=== YOUR GOAL ===
Determine how many lines in the entries below contain "click", and output that number alone.

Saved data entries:
════════
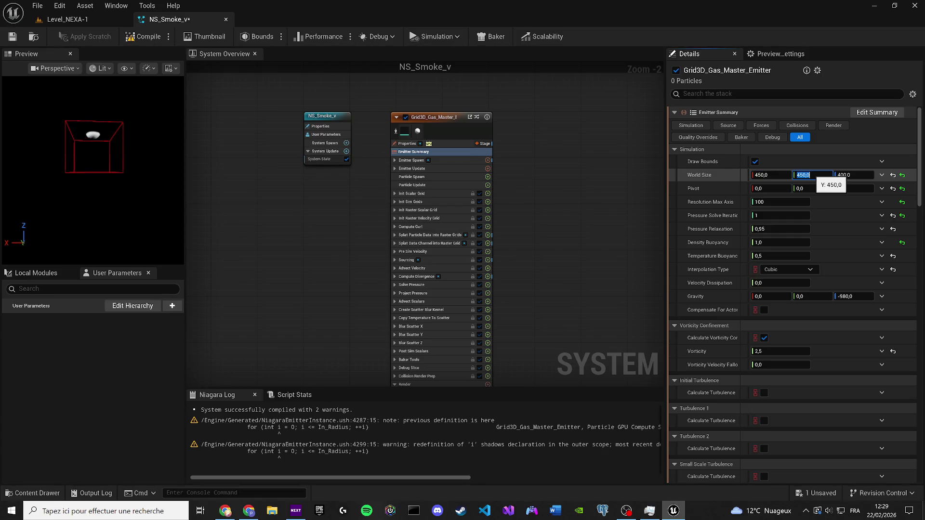
pyautogui.click(848, 175)
pyautogui.write('450')
pyautogui.press('Return')
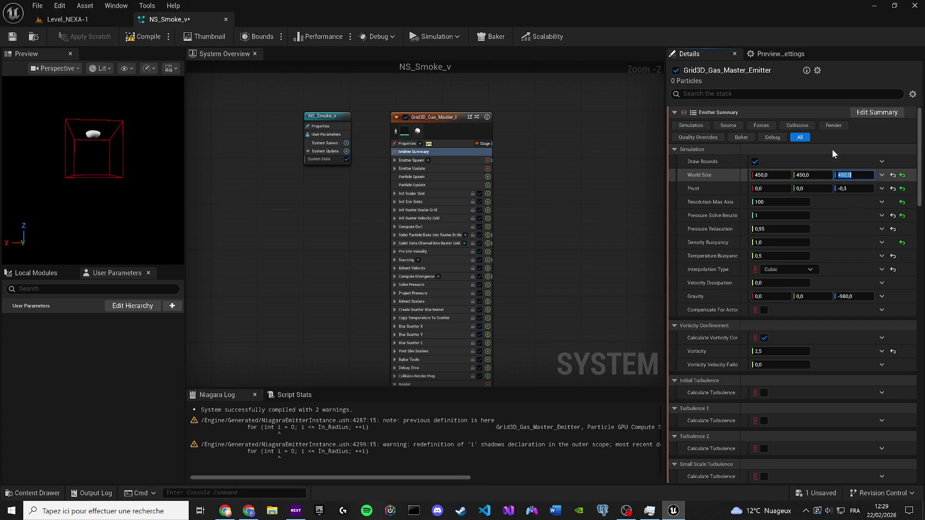
pyautogui.click(112, 21)
# - Lift the NS_Smoke_v smoke actor slightly upward in the corridor
pyautogui.click(462, 137)
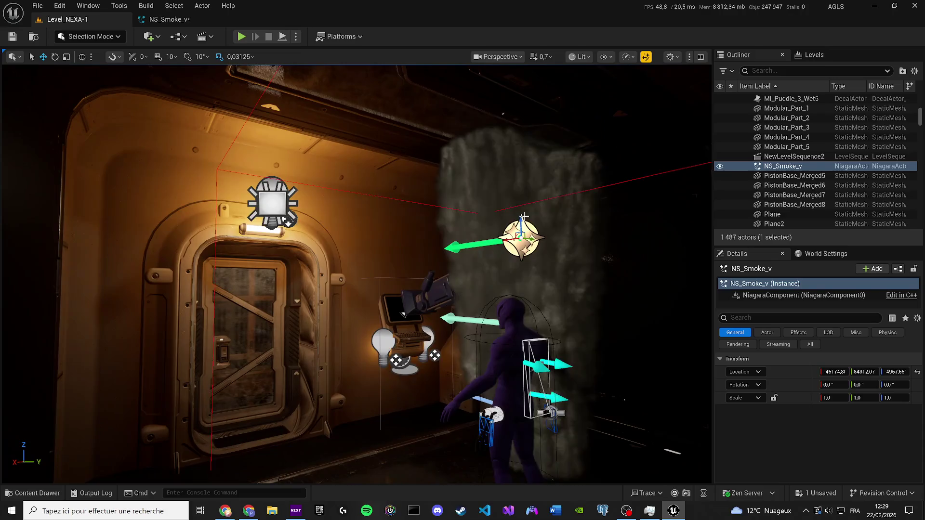
pyautogui.moveTo(528, 221)
pyautogui.mouseDown()
pyautogui.moveTo(519, 157)
pyautogui.moveTo(507, 255)
pyautogui.mouseUp()
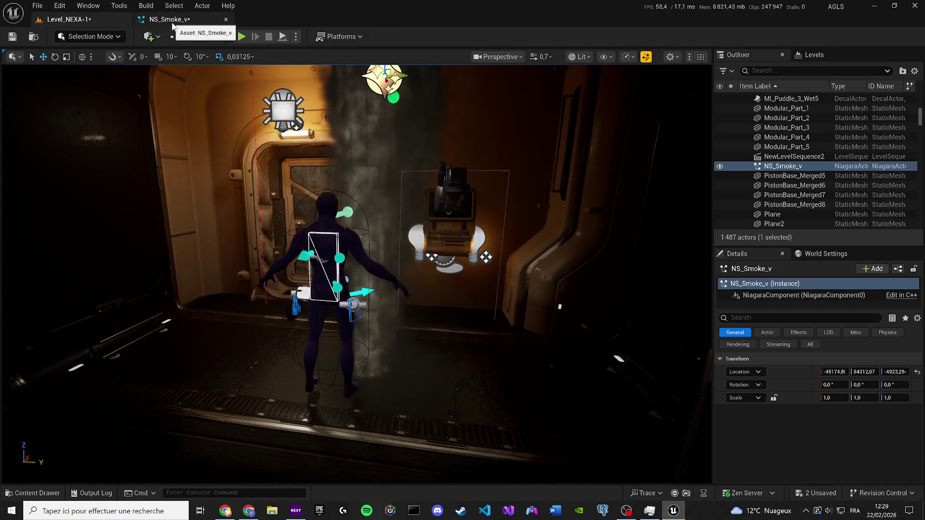
pyautogui.moveTo(289, 202); pyautogui.dragTo(275, 178)
pyautogui.moveTo(398, 192); pyautogui.dragTo(398, 191)
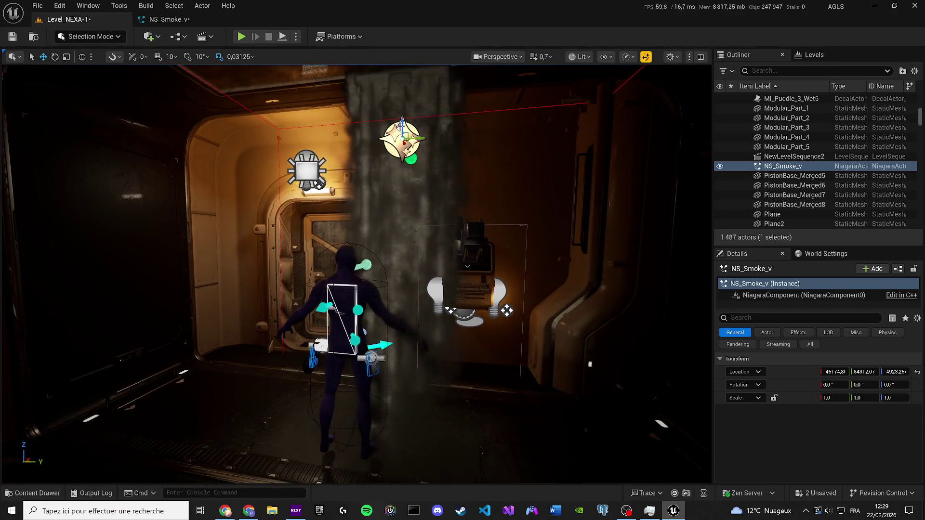
# - Scrub the emitter's World Size Z down to about 417 and return to the level
pyautogui.click(167, 23)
════════
=== REPLY TO THE EXERCISE ===
4